The official solution uses complex number Isn't there any synthetic proof??? I am really interested to see a very elegant one...

Denote $ \mathcal N_{PQR}$ the 9-point circle of a $ \triangle PQR.$ Consider quadrilaterals $ ABCE, ABDF.$ The 9-point circles $ \mathcal N_{ABC}, \mathcal N_{BCE}, \mathcal N_{CEA}, \mathcal N_{EAB}$ concur at a point $ X$ and the 9-point circles $ \mathcal N_{ABD}, \mathcal N_{BDF}, \mathcal N_{DFA}, \mathcal N_{FAB}$ concur at a point $ Y$ [1]. $ ABCE, ABDF$ are cyclic with a common circumcircle $ \mathcal O \Longrightarrow$ all 9-point circles are half the size of $ \mathcal O$ and congruent. Moreover, $ X, Y$ are anticenters of $ ABCE, ABDF,$ respectively, i.e., reflections of the circumcenter $ O$ in their respective centroids $ G, H.$ In addition, Simson lines $ l(E, ABC), l(A, BCE), l(B, CEA), l(C, EAB)$ concur at $ X$ and Simson lines $ l(F, ABD), l(A, BDF), l(B, DFA), l(D, FAB)$ concur at $ Y$ [2]. Let $ M, K, L$ be midpoints of $ AB, CE, DF.$ The centroids $ G, H$ are midpoints of $ MK, ML.$ The anticenters $ X, Y$ are identical $ \Longleftrightarrow$ the centroids $ G, H$ are identical $ \Longleftrightarrow$ the midpoints $ K, L$ of the chords $ CE, DF$ are identical $ \Longleftrightarrow$ the chords $ CE, DF$ are identical, in which case $ CDEF$ is a rectangle degenerated into a line segment, or $ CE, DF$ are both diameters of $ \mathcal O,$ in which case $ CDEF$ is a rectangle. In the second case, $ X \equiv M \equiv Y.$ References: [1] http://www.mathlinks.ro/viewtopic.php?t=85989 [2] http://www.mathlinks.ro/viewtopic.php?t=179089 (and elsewhere)
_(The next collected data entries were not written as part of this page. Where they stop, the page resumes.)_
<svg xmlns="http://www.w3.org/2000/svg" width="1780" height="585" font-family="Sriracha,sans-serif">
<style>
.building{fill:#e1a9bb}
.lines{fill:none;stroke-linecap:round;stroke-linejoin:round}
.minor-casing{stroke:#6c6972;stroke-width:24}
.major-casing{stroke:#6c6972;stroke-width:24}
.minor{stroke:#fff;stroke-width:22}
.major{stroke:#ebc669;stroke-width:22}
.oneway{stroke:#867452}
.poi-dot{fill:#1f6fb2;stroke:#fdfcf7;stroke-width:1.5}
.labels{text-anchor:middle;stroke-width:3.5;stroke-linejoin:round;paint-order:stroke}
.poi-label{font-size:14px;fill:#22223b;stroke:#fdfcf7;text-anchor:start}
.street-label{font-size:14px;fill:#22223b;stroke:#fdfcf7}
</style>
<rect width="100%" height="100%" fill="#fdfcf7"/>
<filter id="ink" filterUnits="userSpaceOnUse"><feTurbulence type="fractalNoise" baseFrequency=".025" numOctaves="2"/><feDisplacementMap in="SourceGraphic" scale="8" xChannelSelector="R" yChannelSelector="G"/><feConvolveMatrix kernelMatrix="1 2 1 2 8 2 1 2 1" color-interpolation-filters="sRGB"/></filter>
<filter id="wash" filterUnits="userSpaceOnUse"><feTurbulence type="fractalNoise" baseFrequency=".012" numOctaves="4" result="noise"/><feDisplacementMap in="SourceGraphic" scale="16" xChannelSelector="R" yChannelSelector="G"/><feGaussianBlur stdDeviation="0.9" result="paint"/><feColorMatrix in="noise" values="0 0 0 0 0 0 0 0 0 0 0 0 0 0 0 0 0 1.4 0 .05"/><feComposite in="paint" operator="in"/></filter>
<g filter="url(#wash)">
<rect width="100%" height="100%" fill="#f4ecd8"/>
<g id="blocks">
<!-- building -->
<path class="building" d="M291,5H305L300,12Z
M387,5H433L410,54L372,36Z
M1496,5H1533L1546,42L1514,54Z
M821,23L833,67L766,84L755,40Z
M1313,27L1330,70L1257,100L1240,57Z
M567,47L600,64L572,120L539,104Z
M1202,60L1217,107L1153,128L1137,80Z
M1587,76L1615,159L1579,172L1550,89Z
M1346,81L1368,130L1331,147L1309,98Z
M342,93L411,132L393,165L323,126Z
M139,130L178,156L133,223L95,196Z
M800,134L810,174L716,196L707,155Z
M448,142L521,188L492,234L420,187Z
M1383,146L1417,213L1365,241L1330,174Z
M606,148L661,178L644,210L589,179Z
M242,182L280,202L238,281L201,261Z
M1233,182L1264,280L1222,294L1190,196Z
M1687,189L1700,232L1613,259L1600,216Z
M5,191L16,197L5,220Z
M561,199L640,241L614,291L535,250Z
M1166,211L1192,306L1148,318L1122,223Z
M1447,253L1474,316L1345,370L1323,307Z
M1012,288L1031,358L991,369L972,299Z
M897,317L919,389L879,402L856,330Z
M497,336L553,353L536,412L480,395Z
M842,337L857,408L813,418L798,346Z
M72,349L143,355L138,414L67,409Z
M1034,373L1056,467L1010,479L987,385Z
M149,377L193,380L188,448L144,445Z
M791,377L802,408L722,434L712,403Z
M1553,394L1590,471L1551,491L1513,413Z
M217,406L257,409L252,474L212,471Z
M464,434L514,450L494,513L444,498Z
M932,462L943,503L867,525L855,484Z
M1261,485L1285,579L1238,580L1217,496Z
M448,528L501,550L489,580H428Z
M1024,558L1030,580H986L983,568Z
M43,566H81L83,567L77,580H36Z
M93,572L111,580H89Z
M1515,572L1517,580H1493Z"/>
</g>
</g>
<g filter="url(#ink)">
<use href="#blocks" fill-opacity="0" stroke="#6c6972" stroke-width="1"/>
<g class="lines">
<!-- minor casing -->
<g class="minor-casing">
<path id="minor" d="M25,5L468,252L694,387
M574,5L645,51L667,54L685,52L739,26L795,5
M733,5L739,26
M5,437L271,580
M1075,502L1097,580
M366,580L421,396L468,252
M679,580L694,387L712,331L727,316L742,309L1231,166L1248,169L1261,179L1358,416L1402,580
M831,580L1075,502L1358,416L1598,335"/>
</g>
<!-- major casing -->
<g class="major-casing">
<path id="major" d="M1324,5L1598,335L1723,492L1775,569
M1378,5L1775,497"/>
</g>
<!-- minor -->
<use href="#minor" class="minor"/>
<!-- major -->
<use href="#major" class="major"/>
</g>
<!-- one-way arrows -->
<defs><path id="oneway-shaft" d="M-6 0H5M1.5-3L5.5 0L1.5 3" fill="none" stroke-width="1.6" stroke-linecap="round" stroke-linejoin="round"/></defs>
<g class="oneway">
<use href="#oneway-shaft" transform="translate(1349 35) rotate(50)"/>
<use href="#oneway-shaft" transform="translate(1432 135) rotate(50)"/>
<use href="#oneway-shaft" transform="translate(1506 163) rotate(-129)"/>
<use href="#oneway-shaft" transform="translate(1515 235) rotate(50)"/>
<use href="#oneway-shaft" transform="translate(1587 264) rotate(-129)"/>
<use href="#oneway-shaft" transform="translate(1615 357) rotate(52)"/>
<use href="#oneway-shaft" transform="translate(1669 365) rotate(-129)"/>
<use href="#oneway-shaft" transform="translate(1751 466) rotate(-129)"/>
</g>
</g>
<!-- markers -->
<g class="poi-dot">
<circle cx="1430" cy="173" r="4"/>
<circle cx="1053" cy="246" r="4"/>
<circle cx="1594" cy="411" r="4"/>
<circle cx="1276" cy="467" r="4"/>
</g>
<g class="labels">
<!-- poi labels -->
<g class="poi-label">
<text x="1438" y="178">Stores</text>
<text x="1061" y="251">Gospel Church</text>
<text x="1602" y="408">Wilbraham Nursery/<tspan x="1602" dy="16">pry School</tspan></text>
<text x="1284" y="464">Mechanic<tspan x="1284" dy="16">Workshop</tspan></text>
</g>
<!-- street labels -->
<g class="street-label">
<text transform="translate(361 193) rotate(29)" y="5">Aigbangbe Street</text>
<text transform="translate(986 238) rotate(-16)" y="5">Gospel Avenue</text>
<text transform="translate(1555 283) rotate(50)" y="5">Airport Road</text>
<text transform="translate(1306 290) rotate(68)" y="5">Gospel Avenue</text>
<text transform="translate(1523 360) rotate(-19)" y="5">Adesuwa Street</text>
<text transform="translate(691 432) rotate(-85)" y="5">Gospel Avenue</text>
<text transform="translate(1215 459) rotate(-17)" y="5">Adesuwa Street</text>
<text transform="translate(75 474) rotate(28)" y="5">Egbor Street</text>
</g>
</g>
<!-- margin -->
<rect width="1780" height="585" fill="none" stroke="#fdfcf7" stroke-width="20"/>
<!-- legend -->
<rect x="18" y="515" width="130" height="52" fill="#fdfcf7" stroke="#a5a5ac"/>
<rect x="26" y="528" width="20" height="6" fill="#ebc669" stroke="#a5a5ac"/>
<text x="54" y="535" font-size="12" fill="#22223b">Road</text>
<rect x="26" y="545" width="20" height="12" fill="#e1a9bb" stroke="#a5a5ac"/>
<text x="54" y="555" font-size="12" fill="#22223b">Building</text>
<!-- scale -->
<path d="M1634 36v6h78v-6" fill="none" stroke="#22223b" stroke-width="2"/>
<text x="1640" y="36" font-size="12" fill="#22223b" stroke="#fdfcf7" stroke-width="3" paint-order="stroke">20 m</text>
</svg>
Perhaps I am missing something, but it seems to me that if $AD$ and $BE$ are diameters, then $l(A,BDF)=l(D,ABF)=BF$, and $l(B,ACE)=l(E,ABC)=AC$ and there is a point of intersection of all four lines, without $CDEF$ needing to be a rectangle. Anyway, assume that neither $AD$ nor $BE$ are diameters. Let $X$ be intersection of the four Simpson lines. Let $A_1, A_2$ be the altitudes from $A$ to $BD,DF$ and let $D_1, D_2$ be the altitudes from $D$ to $AB,AF$. Then $A,A_1,A_2,D,D_1,D_2$ all lie on the circle with diameter $AD$. So by Pascal's theorem applied to $A_1A_2AD_1D_2D$, we have that $X,B,H_{AFD}$ are collinear, where $H_{AFD}$ is the orthocenter of $AFD$. Similarly we have that $X,F,H_{ABD}$ are collinear. Let $a,b,c,d,e,f,x$ denote the vectors from the center of the circle to $A,B,C,D,E,F,X$. Then $x=r(a+f+d)+(1-r)b=s(a+b+d)+(1-s)f$, for some $0 \le r,s \le 1$. We, (or at least I) have assumed that $AD$ is not a diameter, so $l(A,BDF)$ and $l(D,ABF)$ are distinct lines with a unique point of intersection, so we have that $x=(a+b+f+d)/2$. Similarly, working on the other two Simpson lines yields that $x=(a+b+c+e)/2$, which in turn means that $CE$ and $FD$ have the same midpoint. Each non-diameter chord of the circle has a unique midpoint, which means that $CE$ and $FD$ are diameters, which in turn means that $CDEF$ is a rectangle.